Problem requirements
Exact reproduction of the data is required, with images excluded.

------ The data

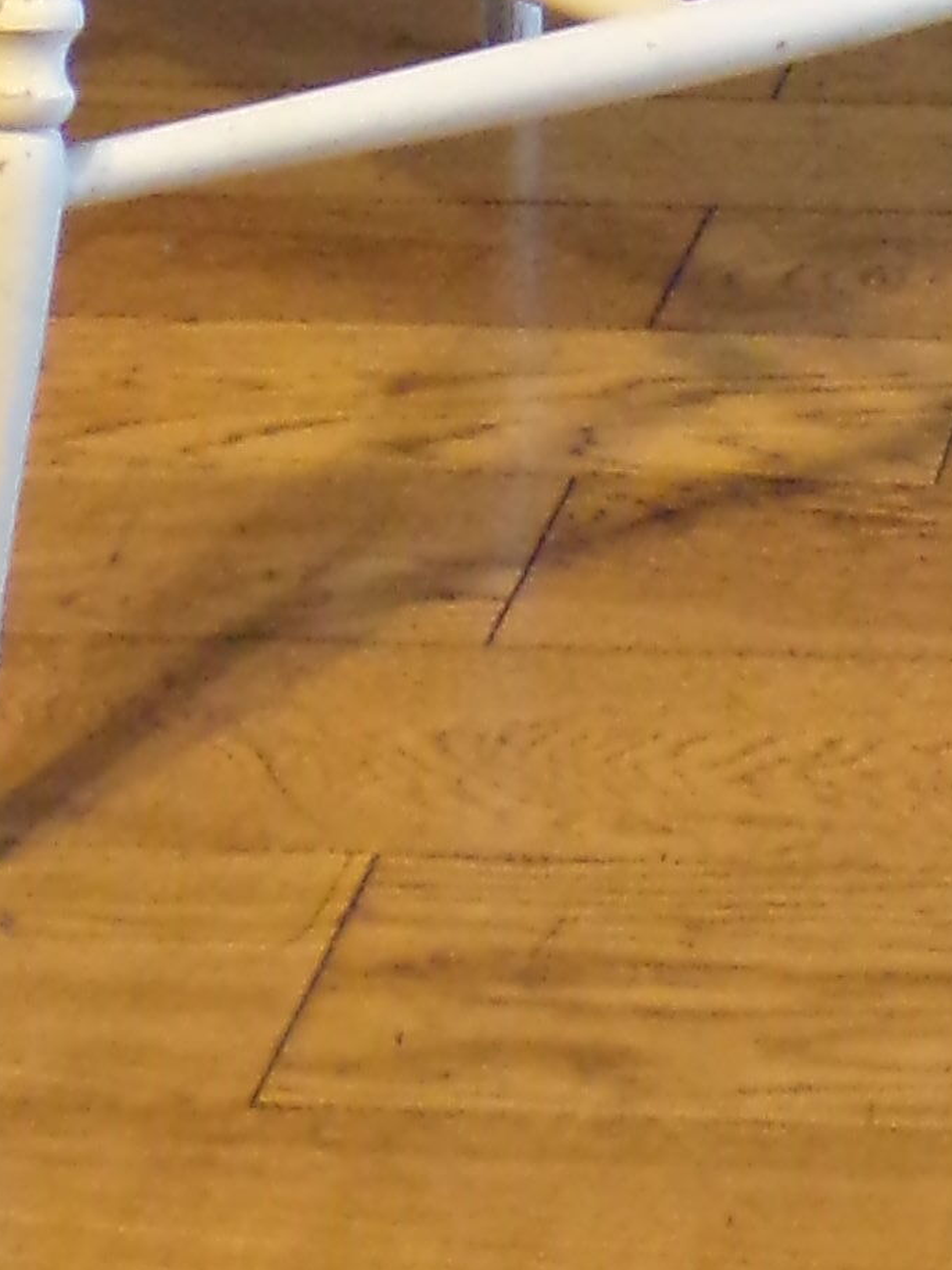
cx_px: 1235
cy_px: -1813
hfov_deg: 10.3
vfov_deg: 11.5
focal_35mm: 141
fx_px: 5172
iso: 400
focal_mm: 5
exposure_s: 1/12
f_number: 3.1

------------

Result
cx_px: 1235
cy_px: -1813
hfov_deg: 10.3
vfov_deg: 11.5
focal_35mm: 141
fx_px: 5172
iso: 400
focal_mm: 5
exposure_s: 1/12
f_number: 3.1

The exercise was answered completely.